Stage 6(Optional): Export the trained model

if [ ${stage} -le 6 ] && [ ${stop_stage} -ge 6 ]; then
  # Export the best model you want
  python wenet/bin/export_jit.py \
    --config $dir/train.yaml \
    --checkpoint $dir/avg_${average_num}.pt \
    --output_file $dir/final.zip
fi

wenet/bin/export_jit.py will export the trained model using Libtorch. The exported model files can be easily used for C++ inference in our runtime. It is required if you want to integrate language model(LM), as shown in Stage 7.

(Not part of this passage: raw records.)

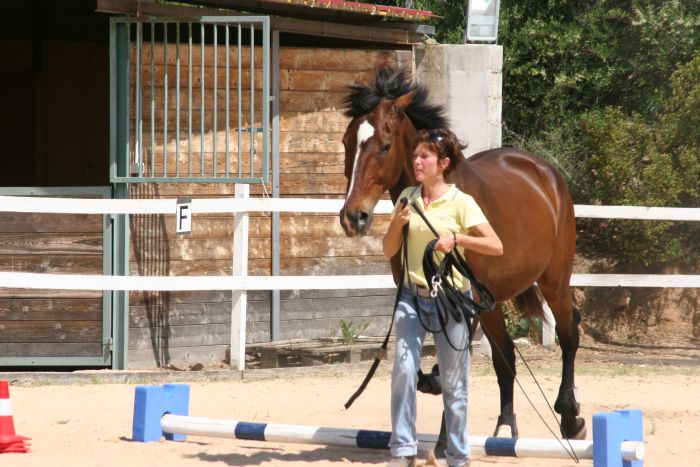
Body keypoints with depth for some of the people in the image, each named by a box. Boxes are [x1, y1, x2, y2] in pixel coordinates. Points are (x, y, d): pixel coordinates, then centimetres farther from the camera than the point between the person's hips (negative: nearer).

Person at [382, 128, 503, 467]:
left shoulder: (460, 203, -8)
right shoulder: (407, 198, 5)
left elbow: (496, 247, -13)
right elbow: (389, 251, 10)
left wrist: (456, 238, -25)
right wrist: (397, 223, -8)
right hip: (412, 297, 3)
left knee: (453, 381, 5)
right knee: (403, 368, -14)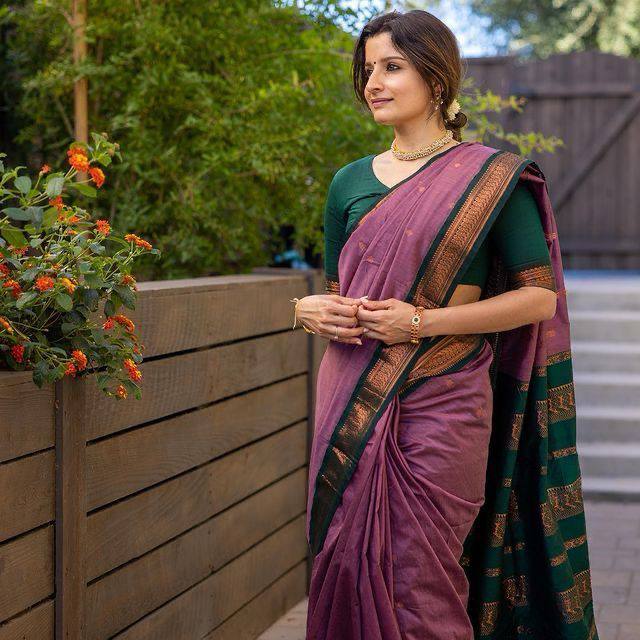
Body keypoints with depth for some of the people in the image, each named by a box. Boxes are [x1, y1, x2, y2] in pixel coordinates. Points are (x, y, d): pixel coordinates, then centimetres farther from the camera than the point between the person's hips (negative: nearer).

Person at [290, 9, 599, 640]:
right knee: (349, 568, 6)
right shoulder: (350, 183, 12)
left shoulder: (491, 177, -1)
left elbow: (539, 295, -5)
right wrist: (311, 310, -3)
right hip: (353, 406, 4)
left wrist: (423, 321, -13)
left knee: (419, 586, -3)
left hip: (438, 404, -4)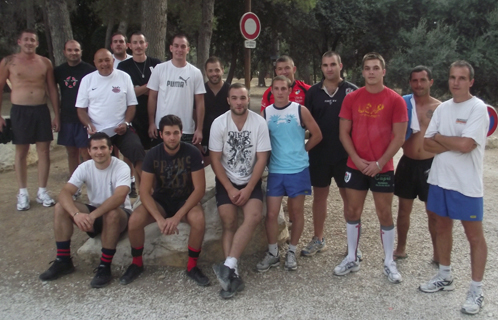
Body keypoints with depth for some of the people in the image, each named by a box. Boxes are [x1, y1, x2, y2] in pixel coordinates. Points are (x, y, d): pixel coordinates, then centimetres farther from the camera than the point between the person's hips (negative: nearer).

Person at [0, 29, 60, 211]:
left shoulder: (45, 62, 5)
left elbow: (52, 89, 8)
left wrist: (56, 115, 4)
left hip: (41, 110, 2)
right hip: (20, 111, -2)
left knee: (44, 151, 3)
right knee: (21, 152, 6)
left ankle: (42, 191, 15)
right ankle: (23, 193, 16)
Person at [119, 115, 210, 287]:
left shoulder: (192, 153, -16)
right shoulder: (153, 155, -11)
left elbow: (199, 188, -17)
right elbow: (144, 191, -14)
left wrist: (177, 217, -26)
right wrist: (160, 219, -28)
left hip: (185, 200, -1)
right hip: (160, 200, 2)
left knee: (198, 219, -34)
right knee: (134, 220, -26)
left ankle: (192, 266, -10)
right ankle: (136, 263, 3)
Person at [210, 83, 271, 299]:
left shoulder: (259, 122, -8)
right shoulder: (219, 123, -7)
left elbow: (262, 159, -8)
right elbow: (215, 159, -6)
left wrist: (248, 189, -14)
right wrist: (230, 189, -12)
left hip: (251, 181, 0)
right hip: (226, 181, 1)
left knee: (254, 217, -24)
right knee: (229, 223, -14)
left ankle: (228, 267, -25)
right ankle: (233, 275, -10)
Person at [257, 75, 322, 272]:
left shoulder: (300, 110, -3)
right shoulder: (265, 113, 2)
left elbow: (317, 135, 3)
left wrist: (302, 150, 7)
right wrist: (272, 154, 2)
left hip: (298, 170, -1)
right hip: (275, 171, 1)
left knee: (297, 212, 9)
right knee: (271, 213, 1)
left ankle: (292, 252, 24)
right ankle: (272, 253, 18)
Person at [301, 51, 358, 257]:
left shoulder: (352, 91, -4)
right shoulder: (313, 92, 4)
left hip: (345, 153, -2)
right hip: (318, 154, 3)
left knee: (349, 197, 6)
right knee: (319, 195, 12)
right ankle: (318, 239, 26)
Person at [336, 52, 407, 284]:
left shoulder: (395, 100, -6)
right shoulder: (351, 98, 1)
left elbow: (399, 137, -7)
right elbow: (343, 132, 2)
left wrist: (379, 163, -13)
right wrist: (356, 160, -9)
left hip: (383, 168, -2)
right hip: (355, 166, 2)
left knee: (384, 214, 6)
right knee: (352, 212, 8)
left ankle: (389, 263, 20)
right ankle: (351, 259, 23)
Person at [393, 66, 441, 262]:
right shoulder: (403, 105, 0)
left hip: (431, 164, -2)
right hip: (408, 163, 2)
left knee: (434, 212, 8)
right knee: (404, 209, 12)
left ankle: (438, 252, 23)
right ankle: (401, 248, 27)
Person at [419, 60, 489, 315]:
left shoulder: (478, 108, -12)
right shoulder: (442, 108, 8)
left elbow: (465, 145, -24)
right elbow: (427, 143, 2)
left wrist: (440, 137, -7)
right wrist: (454, 144, -14)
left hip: (466, 184, -7)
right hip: (439, 179, 7)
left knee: (474, 235, 4)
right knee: (442, 227, 17)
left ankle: (476, 290, 14)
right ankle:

Stage 7(Optional): Add LM and test it with runtime

if [ ${stage} -le 7 ] && [ ${stop_stage} -ge 7 ]; then
  lm=data/local/lm
  lexicon=data/local/dict/lexicon.txt
  mkdir -p $lm
  mkdir -p data/local/dict

  # 7.1 Download & format LM
  which_lm=3-gram.pruned.1e-7.arpa.gz
  if [ ! -e ${lm}/${which_lm} ]; then
    wget http://www.openslr.org/resources/11/${which_lm} -P ${lm}
  fi
  echo "unzip lm($which_lm)..."
  gunzip -k ${lm}/${which_lm} -c > ${lm}/lm.arpa
  echo "Lm saved as ${lm}/lm.arpa"

  # 7.2 Prepare dict
  unit_file=$dict
  bpemodel=$bpemodel
  # use $dir/words.txt (unit_file) and $dir/train_960_unigram5000 (bpemodel)
  # if you download pretrained librispeech conformer model
  cp $unit_file data/local/dict/units.txt
  if [ ! -e ${lm}/librispeech-lexicon.txt ]; then
    wget http://www.openslr.org/resources/11/librispeech-lexicon.txt -P ${lm}
  fi
  echo "build lexicon..."
  tools/fst/prepare_dict.py $unit_file ${lm}/librispeech-lexicon.txt \
    $lexicon $bpemodel.model
  echo "lexicon saved as '$lexicon'"

  # 7.3 Build decoding TLG
  tools/fst/compile_lexicon_token_fst.sh \
     data/local/dict data/local/tmp data/local/lang
  tools/fst/make_tlg.sh data/local/lm data/local/lang data/lang_test || exit 1;

  # 7.4 Decoding with runtime
  fst_dir=data/lang_test
  for test in ${recog_set}; do
    ./tools/decode.sh --nj 6 \
      --beam 10.0 --lattice_beam 5 --max_active 7000 --blank_skip_thresh 0.98 \
      --ctc_weight 0.5 --rescoring_weight 1.0 --acoustic_scale 1.2 \
      --fst_path $fst_dir/TLG.fst \
      --dict_path $fst_dir/words.txt \
      data/$test/wav.scp data/$test/text $dir/final.zip $fst_dir/units.txt \
      $dir/lm_with_runtime_${test}
    tail $dir/lm_with_runtime_${test}/wer
  done
fi

LM is only supported in runtime, you have to build the runtime as shown in Installation, and please refer LM for WeNet for the details of LM design.